[Records supplied — start]

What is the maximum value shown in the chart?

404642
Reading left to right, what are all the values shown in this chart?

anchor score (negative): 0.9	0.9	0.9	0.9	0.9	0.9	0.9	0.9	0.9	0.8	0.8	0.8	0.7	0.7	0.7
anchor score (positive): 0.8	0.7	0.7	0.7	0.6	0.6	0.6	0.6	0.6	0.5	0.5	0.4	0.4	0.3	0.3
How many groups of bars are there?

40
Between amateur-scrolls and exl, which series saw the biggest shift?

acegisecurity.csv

[Records supplied — finish]
[Records supplied — start]

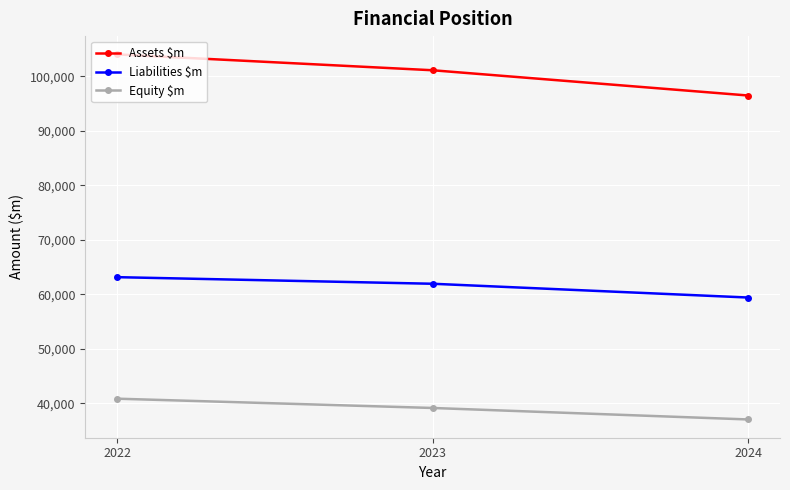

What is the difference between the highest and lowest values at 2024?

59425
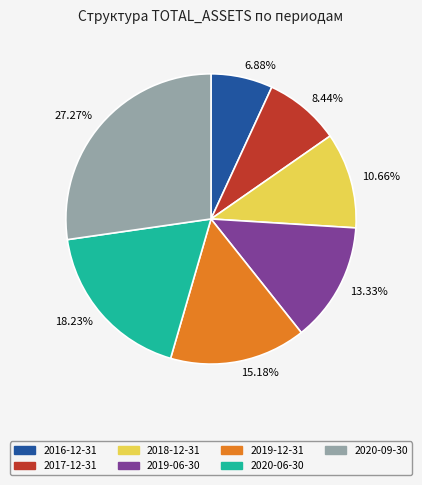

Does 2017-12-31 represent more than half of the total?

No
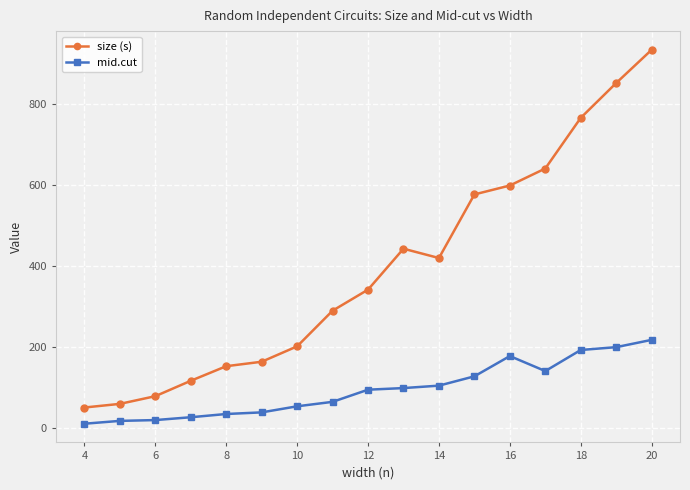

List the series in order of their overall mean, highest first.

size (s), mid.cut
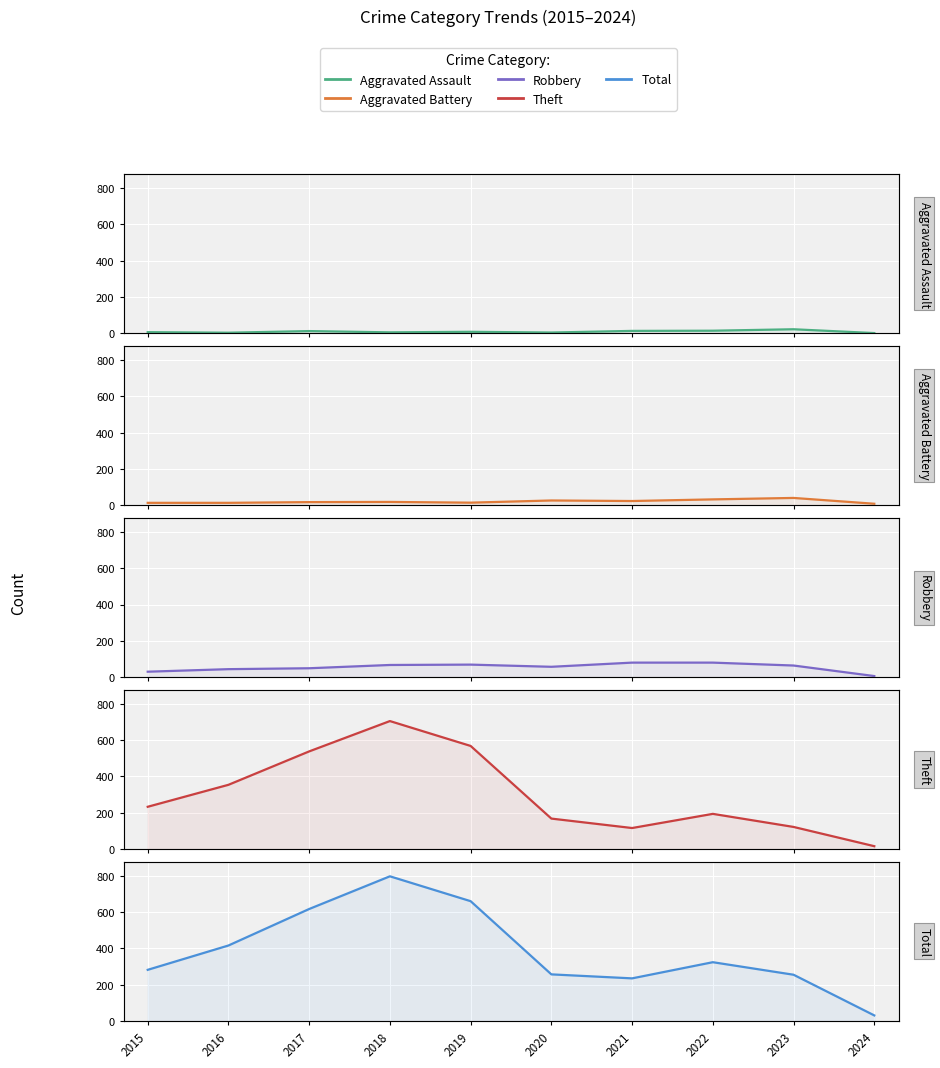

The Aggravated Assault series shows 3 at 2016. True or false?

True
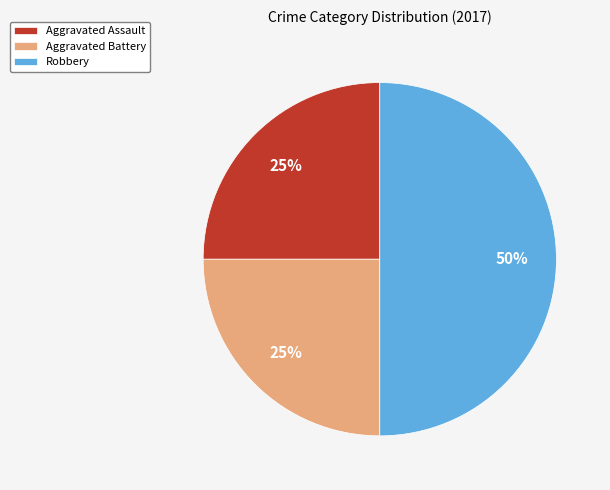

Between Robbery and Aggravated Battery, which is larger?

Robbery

[Records supplied — finish]

| Instruction |
Reproduce the rows verbatim, beginning with the line that contains "What is the maximum value shown in the chart?" and ending with the line that contains "Between amateur-scrolls and", both lines included.

| Completed exercise |
What is the maximum value shown in the chart?

404642
Reading left to right, what are all the values shown in this chart?

anchor score (negative): 0.9	0.9	0.9	0.9	0.9	0.9	0.9	0.9	0.9	0.8	0.8	0.8	0.7	0.7	0.7
anchor score (positive): 0.8	0.7	0.7	0.7	0.6	0.6	0.6	0.6	0.6	0.5	0.5	0.4	0.4	0.3	0.3
How many groups of bars are there?

40
Between amateur-scrolls and exl, which series saw the biggest shift?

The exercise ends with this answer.